Your task: Leaving out the images, repeat all the lines below exactly.

Start of Block

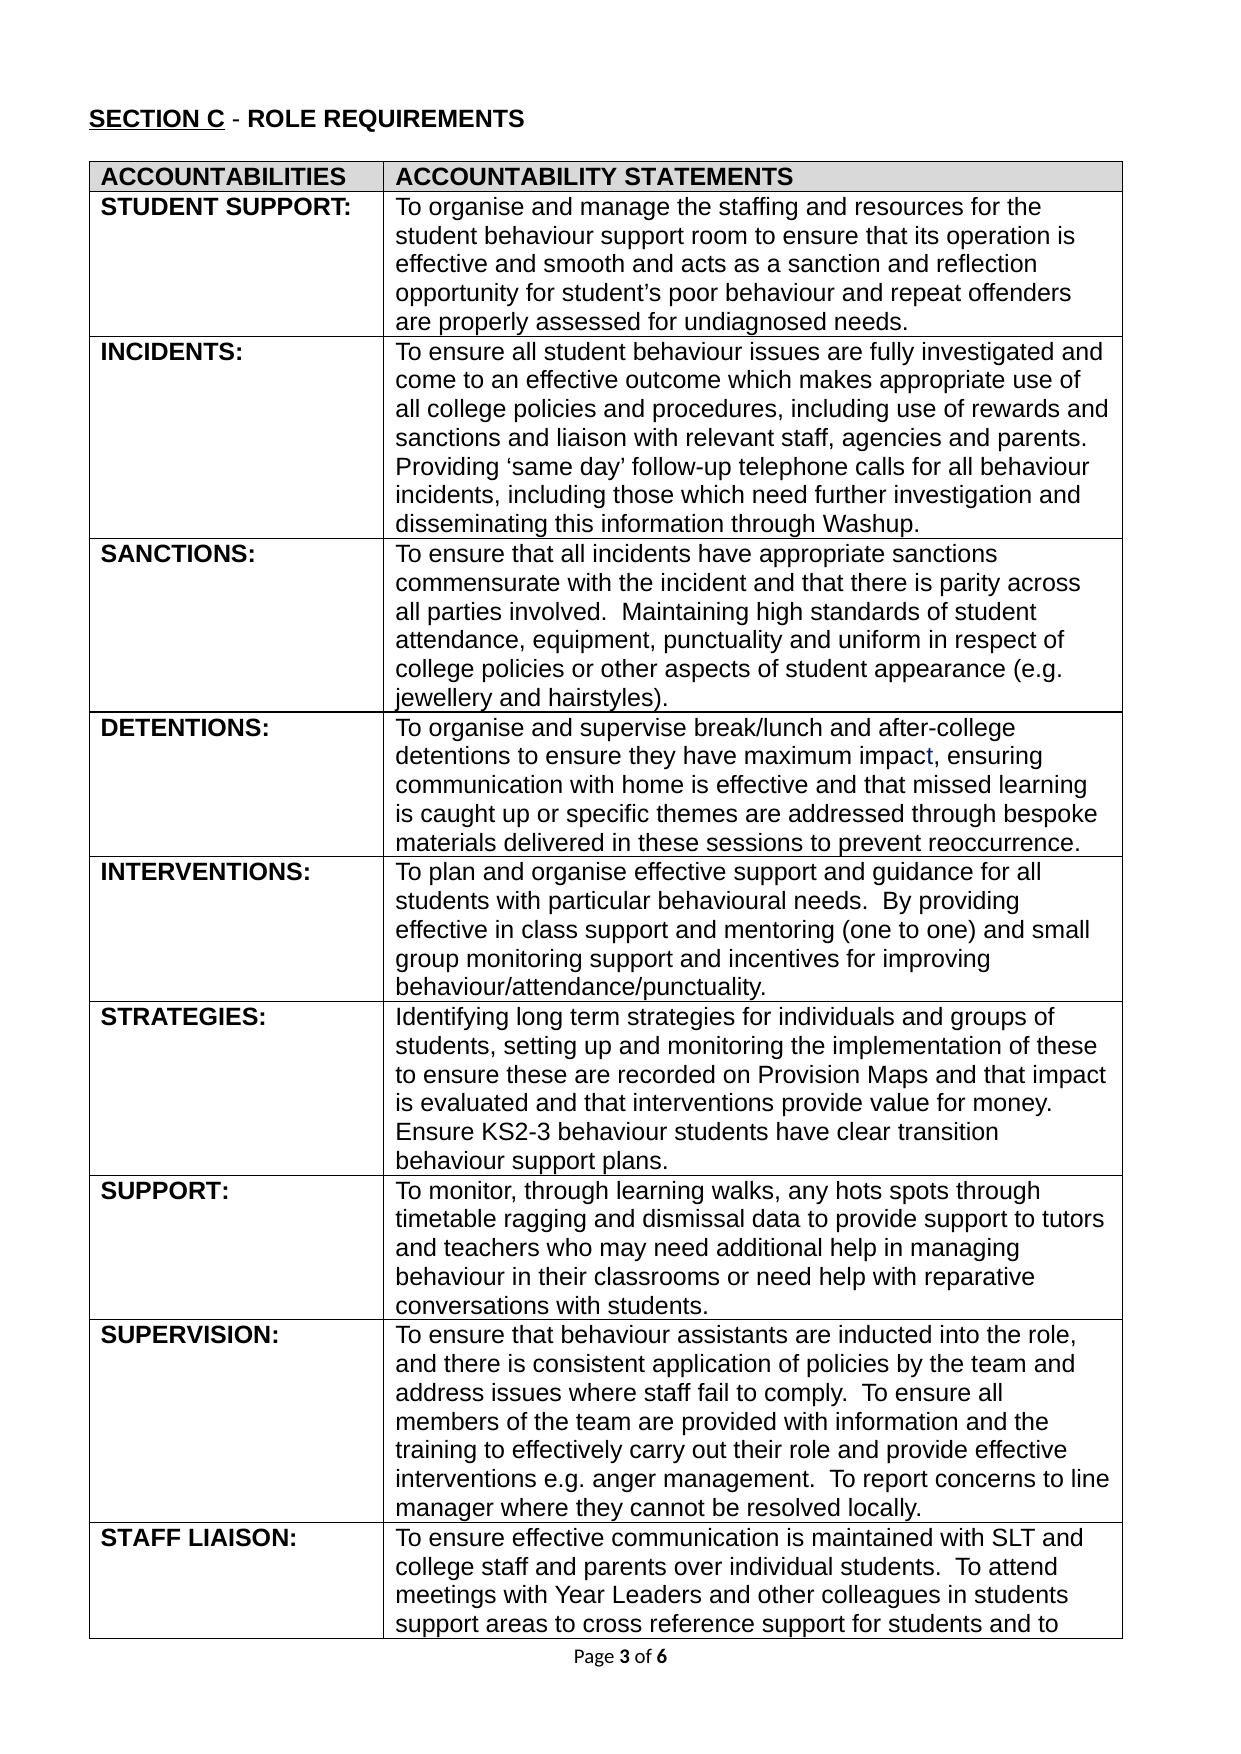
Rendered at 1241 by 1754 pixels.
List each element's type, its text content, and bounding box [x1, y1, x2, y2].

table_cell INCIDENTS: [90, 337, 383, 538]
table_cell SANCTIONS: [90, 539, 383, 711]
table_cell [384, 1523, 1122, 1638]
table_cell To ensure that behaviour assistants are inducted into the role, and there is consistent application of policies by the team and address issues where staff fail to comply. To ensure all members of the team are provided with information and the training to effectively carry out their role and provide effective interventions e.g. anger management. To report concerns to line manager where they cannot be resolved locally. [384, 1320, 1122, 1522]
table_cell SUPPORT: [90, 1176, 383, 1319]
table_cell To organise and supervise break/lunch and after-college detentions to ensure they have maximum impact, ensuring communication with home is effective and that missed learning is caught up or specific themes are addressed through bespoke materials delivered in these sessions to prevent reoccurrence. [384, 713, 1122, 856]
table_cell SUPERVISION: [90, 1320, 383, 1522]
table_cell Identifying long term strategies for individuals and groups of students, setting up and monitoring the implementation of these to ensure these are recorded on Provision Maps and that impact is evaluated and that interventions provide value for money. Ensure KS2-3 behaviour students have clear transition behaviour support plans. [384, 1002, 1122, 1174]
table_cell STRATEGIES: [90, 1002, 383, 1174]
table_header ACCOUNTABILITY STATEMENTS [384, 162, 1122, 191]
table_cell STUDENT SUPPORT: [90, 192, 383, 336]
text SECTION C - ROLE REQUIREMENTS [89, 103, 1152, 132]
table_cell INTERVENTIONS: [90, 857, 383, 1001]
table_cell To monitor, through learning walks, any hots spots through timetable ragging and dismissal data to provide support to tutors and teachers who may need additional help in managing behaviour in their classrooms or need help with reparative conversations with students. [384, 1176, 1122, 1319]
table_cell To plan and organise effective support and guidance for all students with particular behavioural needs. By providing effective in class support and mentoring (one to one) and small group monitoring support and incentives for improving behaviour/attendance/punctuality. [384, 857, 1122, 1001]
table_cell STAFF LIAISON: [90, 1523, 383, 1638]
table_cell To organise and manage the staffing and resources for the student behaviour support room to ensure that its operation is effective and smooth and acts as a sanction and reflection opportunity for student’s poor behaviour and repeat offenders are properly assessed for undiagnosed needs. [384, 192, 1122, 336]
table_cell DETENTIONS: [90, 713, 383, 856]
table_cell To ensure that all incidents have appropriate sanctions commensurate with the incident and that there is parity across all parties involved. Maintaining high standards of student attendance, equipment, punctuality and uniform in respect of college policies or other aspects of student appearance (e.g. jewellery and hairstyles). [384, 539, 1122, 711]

End of Block

Answer to the problem:
Rendered at 1241 by 1754 pixels.
List each element's type, its text content, and bounding box [x1, y1, x2, y2].

table_cell INCIDENTS: [90, 337, 383, 538]
table_cell SANCTIONS: [90, 539, 383, 711]
table_cell [384, 1523, 1122, 1638]
table_cell To ensure that behaviour assistants are inducted into the role, and there is consistent application of policies by the team and address issues where staff fail to comply. To ensure all members of the team are provided with information and the training to effectively carry out their role and provide effective interventions e.g. anger management. To report concerns to line manager where they cannot be resolved locally. [384, 1320, 1122, 1522]
table_cell SUPPORT: [90, 1176, 383, 1319]
table_cell To organise and supervise break/lunch and after-college detentions to ensure they have maximum impact, ensuring communication with home is effective and that missed learning is caught up or specific themes are addressed through bespoke materials delivered in these sessions to prevent reoccurrence. [384, 713, 1122, 856]
table_cell SUPERVISION: [90, 1320, 383, 1522]
table_cell Identifying long term strategies for individuals and groups of students, setting up and monitoring the implementation of these to ensure these are recorded on Provision Maps and that impact is evaluated and that interventions provide value for money. Ensure KS2-3 behaviour students have clear transition behaviour support plans. [384, 1002, 1122, 1174]
table_cell STRATEGIES: [90, 1002, 383, 1174]
table_header ACCOUNTABILITY STATEMENTS [384, 162, 1122, 191]
table_cell STUDENT SUPPORT: [90, 192, 383, 336]
text SECTION C - ROLE REQUIREMENTS [89, 103, 1152, 132]
table_cell INTERVENTIONS: [90, 857, 383, 1001]
table_cell To monitor, through learning walks, any hots spots through timetable ragging and dismissal data to provide support to tutors and teachers who may need additional help in managing behaviour in their classrooms or need help with reparative conversations with students. [384, 1176, 1122, 1319]
table_cell To plan and organise effective support and guidance for all students with particular behavioural needs. By providing effective in class support and mentoring (one to one) and small group monitoring support and incentives for improving behaviour/attendance/punctuality. [384, 857, 1122, 1001]
table_cell STAFF LIAISON: [90, 1523, 383, 1638]
table_cell To organise and manage the staffing and resources for the student behaviour support room to ensure that its operation is effective and smooth and acts as a sanction and reflection opportunity for student’s poor behaviour and repeat offenders are properly assessed for undiagnosed needs. [384, 192, 1122, 336]
table_cell DETENTIONS: [90, 713, 383, 856]
table_cell To ensure that all incidents have appropriate sanctions commensurate with the incident and that there is parity across all parties involved. Maintaining high standards of student attendance, equipment, punctuality and uniform in respect of college policies or other aspects of student appearance (e.g. jewellery and hairstyles). [384, 539, 1122, 711]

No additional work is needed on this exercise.